*Извлеченный текст*:
_____

КС: Есть проблема с тем, чтобы помощь была системной и чтобы она была доступной. Мне кажется, здесь Елена Моисеевна расскажет лучше про систему, какой она была раньше. Про социологические кабинеты, про эффективную пошаговую помощь.
ЕВ: Этого сейчас не осталось совсем, это все разрушено.
АЛ: Как должен выглядеть идеальный маршрут? Мне плохо, я звоню в телефон доверия. Мне говорят: «Сейчас мы вам поможем». Куда они дальше меня ведут?
КС: В те специализированные центры, где можно получить такую помощь. Тех учреждений, которые занимаются адресной помощью, к сожалению, не так много. Вот мы беседовали до передачи и вместе разводили руками. Центры есть, но их мало. В частности, в Московском НИИ психиатрии был в 2018 году открыт центр для подростков суицидологический. Он, в принципе, существует и работает, и туда можно направлять подростков, но этого очень мало.
АЛ: Он один на двадцатимиллионный город?
КС: Есть еще центры. Сейчас развиваются инициативы не только государственные, но и частные медицинские центры, которые готовы работать с этой проблемой, но их действительно, к сожалению, немного. И есть методы новые.
КС: Это один из методов, который сейчас работает с суицидальным поведением. Представляет он из себя целую систему индивидуальной и групповой работы, поддержки по телефону, которая позволяет человеку по-новому выработать навыки поведения в кризисе и эмоциональной регуляции.
АЛ: Мы говорили еще в самом начале про то, что нельзя игнорировать эти сигналы, если человек говорит, что у него есть такое намерение. Может быть, еще есть какие-то лайфхаки, которые близкие должны держать в голове?

_____

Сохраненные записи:
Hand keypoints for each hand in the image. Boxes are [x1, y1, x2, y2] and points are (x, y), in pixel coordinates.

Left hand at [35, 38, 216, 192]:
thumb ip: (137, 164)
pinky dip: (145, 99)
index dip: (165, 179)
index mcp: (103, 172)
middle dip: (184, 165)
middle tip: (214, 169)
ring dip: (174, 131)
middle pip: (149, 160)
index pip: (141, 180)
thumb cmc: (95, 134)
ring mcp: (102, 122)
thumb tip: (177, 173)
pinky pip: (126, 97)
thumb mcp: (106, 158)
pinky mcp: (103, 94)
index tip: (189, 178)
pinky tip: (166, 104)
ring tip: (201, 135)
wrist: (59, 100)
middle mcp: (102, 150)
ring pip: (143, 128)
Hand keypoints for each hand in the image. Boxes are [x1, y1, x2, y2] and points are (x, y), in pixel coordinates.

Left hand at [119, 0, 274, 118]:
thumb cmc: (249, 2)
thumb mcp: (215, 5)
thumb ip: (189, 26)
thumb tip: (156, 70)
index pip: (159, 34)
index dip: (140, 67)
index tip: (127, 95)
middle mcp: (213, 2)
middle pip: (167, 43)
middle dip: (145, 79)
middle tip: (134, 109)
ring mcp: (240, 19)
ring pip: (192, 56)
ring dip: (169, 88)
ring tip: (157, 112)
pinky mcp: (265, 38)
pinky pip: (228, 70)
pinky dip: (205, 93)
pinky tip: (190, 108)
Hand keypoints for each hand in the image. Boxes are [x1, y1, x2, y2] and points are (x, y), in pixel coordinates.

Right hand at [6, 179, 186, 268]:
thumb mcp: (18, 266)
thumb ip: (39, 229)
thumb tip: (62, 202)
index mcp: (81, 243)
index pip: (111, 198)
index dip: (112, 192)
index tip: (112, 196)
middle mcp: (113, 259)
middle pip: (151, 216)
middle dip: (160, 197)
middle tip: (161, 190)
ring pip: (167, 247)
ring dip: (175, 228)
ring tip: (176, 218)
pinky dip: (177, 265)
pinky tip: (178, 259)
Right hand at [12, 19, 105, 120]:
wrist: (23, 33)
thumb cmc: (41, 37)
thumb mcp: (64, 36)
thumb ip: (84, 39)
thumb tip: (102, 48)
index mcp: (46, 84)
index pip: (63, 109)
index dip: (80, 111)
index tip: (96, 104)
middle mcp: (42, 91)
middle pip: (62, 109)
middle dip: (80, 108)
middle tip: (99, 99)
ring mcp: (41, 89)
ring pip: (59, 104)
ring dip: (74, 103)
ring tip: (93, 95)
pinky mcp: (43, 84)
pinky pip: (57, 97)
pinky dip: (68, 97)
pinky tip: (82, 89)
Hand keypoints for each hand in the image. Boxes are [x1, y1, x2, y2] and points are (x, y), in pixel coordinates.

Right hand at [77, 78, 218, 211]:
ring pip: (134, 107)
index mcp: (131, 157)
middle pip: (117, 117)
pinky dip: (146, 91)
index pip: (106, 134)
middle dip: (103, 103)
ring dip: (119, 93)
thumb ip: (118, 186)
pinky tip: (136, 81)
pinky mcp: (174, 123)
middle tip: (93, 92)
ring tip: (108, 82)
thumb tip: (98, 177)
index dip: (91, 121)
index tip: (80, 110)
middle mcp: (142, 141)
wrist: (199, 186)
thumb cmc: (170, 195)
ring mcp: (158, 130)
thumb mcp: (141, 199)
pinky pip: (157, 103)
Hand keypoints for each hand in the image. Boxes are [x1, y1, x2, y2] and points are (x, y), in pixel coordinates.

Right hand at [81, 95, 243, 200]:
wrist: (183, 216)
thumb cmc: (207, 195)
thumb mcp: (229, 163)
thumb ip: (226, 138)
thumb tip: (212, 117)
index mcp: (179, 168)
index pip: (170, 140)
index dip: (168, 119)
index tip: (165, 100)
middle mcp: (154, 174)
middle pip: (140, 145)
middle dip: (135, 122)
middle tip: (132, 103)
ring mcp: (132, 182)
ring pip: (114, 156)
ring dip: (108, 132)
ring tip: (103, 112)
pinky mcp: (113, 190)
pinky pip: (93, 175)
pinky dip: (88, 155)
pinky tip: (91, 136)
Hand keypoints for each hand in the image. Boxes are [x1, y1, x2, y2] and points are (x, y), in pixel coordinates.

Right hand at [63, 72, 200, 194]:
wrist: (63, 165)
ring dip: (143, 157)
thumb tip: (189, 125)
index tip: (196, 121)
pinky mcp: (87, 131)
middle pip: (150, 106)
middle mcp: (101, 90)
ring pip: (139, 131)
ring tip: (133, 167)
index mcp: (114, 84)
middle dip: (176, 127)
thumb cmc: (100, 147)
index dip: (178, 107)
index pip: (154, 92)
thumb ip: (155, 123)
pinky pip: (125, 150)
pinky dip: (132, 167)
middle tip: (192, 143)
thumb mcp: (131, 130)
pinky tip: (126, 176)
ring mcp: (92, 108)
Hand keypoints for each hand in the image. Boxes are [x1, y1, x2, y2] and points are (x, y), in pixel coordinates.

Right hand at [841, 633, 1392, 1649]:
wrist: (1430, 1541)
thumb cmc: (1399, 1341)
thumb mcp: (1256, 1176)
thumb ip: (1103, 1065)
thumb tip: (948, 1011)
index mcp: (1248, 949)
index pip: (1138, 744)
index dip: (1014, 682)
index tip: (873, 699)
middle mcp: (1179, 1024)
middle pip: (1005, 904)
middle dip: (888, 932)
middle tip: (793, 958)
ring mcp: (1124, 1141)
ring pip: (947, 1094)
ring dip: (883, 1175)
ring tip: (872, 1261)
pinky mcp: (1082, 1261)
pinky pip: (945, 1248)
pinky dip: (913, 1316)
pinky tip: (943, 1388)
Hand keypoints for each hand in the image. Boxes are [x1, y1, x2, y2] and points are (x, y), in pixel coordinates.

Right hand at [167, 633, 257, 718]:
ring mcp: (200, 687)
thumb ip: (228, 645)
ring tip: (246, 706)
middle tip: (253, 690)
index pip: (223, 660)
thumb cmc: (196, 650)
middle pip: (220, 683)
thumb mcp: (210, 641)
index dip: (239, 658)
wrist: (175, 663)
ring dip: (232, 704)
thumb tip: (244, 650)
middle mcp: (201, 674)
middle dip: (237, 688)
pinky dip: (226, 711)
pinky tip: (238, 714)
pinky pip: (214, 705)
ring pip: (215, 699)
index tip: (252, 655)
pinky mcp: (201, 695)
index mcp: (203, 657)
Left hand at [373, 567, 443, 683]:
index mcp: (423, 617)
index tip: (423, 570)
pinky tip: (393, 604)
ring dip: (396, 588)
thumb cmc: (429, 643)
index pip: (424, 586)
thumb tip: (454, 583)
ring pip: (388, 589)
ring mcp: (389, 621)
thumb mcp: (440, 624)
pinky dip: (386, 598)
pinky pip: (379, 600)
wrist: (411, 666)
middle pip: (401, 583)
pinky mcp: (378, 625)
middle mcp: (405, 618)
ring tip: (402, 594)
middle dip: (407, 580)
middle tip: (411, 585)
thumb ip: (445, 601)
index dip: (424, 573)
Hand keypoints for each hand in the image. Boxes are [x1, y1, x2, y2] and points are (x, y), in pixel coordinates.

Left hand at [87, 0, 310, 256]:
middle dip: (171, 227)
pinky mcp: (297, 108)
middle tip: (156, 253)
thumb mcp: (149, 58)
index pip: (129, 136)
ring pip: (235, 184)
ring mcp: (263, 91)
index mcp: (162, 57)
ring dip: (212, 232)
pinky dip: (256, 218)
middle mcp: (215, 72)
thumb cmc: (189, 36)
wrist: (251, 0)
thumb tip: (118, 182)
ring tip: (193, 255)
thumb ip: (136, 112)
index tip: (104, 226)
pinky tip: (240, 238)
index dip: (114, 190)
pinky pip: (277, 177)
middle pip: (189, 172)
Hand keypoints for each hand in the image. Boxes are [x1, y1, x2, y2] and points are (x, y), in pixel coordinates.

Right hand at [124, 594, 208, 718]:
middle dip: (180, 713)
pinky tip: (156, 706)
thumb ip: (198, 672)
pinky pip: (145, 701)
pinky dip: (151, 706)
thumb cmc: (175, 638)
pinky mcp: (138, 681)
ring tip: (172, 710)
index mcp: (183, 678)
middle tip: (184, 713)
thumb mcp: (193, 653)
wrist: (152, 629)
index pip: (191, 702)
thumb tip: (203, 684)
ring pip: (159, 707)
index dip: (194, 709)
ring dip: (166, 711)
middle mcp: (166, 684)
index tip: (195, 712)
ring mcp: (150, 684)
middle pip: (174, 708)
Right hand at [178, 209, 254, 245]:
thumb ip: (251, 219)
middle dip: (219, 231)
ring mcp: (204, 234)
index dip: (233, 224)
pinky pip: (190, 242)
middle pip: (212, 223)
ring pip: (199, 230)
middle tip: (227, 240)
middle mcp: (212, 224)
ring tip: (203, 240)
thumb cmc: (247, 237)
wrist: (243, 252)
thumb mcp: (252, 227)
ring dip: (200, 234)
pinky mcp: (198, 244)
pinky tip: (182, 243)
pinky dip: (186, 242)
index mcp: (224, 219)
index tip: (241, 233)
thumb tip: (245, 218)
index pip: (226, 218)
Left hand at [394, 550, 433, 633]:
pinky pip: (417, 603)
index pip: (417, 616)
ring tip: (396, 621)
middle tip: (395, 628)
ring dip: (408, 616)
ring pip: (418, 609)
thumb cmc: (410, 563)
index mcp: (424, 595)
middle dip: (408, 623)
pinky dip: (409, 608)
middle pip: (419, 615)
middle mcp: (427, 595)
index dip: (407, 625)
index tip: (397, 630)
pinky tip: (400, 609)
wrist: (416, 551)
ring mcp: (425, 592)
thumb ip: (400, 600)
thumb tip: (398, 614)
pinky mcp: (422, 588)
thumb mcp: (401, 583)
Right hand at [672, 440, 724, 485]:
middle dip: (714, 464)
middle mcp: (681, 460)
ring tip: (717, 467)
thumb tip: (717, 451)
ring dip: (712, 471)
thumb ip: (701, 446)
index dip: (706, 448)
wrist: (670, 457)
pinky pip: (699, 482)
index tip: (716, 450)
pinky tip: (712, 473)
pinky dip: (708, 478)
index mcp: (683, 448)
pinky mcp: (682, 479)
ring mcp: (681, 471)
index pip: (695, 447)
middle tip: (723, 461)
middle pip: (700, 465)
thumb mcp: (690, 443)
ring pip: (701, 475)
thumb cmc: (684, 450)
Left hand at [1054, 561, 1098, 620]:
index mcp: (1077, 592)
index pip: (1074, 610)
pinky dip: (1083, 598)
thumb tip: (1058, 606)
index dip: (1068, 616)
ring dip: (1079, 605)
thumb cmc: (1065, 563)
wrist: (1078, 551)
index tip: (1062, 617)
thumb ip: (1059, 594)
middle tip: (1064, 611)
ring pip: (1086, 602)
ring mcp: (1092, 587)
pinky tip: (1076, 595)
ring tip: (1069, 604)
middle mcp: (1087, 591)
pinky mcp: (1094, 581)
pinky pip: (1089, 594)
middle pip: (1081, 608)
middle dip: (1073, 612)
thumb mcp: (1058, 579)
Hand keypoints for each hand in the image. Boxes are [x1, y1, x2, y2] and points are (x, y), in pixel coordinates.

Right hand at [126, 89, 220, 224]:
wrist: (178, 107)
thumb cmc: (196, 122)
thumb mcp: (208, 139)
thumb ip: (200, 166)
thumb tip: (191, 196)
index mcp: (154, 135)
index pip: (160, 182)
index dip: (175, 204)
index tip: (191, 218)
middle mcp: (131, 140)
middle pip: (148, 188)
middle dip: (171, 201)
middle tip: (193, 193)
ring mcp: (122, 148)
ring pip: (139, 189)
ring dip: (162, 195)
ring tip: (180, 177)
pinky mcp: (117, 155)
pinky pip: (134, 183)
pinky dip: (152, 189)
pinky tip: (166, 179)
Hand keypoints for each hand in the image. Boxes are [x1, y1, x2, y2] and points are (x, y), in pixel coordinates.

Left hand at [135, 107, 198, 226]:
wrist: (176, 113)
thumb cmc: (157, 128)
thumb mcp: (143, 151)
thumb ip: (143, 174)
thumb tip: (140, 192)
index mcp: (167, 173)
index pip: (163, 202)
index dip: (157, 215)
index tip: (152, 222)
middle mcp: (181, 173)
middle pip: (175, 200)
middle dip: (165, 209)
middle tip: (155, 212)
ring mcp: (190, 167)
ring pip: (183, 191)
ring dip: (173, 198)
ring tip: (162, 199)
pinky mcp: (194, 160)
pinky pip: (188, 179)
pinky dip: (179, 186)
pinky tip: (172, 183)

_____

Перепишите фрагмент беседы о помощи при суицидальном поведении от слов «КС: Есть еще» до слов «держать в голове?» включительно, заменив «по телефону» на «онлайн».

*Решение*:
КС: Есть еще центры. Сейчас развиваются инициативы не только государственные, но и частные медицинские центры, которые готовы работать с этой проблемой, но их действительно, к сожалению, немного. И есть методы новые.
КС: Это один из методов, который сейчас работает с суицидальным поведением. Представляет он из себя целую систему индивидуальной и групповой работы, поддержки онлайн, которая позволяет человеку по-новому выработать навыки поведения в кризисе и эмоциональной регуляции.
АЛ: Мы говорили еще в самом начале про то, что нельзя игнорировать эти сигналы, если человек говорит, что у него есть такое намерение. Может быть, еще есть какие-то лайфхаки, которые близкие должны держать в голове?